2. Prioritize a unified operational data layer. Before committing to any AI application, decide whether you need to build a data unification layer first. Commercial platforms reduce that investment significantly for larger portfolios. For smaller portfolios, a lightweight integration built on MQTT or REST may be sufficient to start.
3. Start AI deployments with closed-loop workflows. Energy management and maintenance prediction are closed loops: the AI generates a recommendation, the building system executes it, and the result feeds back into the model. Closed loops are easier to validate, easier to measure, and easier to explain to stakeholders than open-ended forecasting models.
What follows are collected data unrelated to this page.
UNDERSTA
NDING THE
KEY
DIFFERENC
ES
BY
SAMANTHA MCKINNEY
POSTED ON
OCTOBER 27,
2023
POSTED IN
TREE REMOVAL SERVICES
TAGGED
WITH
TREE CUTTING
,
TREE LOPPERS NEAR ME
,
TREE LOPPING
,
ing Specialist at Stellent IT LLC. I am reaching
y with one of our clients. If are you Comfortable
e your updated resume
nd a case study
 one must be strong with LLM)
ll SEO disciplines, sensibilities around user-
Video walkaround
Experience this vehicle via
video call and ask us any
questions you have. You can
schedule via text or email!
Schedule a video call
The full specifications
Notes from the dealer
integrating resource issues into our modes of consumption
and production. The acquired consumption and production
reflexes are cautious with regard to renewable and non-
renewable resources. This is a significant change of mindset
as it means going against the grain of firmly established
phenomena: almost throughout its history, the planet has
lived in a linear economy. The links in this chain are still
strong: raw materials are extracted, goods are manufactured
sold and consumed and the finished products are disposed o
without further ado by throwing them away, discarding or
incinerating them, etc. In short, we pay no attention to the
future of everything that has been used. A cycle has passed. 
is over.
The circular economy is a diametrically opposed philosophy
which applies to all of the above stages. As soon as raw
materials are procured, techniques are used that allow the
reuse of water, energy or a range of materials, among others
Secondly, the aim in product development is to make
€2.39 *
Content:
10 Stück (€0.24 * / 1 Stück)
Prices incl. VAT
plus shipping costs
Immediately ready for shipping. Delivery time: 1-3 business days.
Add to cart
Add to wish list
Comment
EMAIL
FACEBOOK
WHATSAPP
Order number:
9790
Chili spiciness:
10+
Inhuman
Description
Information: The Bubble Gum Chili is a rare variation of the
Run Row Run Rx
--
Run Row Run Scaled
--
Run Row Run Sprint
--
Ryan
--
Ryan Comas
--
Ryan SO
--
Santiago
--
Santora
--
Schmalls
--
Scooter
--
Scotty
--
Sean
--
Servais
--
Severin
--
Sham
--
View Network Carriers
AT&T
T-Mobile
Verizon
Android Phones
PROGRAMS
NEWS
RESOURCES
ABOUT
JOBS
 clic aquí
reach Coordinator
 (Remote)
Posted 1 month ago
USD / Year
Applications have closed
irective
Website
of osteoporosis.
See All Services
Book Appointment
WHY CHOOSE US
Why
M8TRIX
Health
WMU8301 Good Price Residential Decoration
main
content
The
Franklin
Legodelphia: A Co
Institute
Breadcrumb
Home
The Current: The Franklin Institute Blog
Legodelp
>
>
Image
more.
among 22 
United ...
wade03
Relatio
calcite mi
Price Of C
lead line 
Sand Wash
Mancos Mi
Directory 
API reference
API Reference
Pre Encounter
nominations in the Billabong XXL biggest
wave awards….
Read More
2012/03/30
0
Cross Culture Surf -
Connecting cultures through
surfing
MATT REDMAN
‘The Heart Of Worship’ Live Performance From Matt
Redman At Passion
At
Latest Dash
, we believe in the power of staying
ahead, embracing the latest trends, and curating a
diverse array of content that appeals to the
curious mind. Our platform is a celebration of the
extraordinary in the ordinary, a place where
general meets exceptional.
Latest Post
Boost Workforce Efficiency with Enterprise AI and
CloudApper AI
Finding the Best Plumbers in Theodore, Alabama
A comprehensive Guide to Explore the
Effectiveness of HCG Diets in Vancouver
4. Build portfolio-level ROI into your measurement framework from day one. The 28 percent implementation rate partly reflects difficulty demonstrating that a single-building pilot scales. If your business case is built on per-building results, you will restart the justification process every time you expand.
HRIM's Take
The CRE industry's AI execution gap is a data infrastructure problem wearing an AI label. The models are capable. The use cases are validated. According to McKinsey, AI could generate between $110 billion and $180 billion in value for real estate. The organizations that capture that value are not going to be the ones that signed the most AI vendor agreements. They are going to be the ones that spent 2026 building the unified operational data layer that makes AI actionable across a real portfolio. The pilot is not the product. The integration is.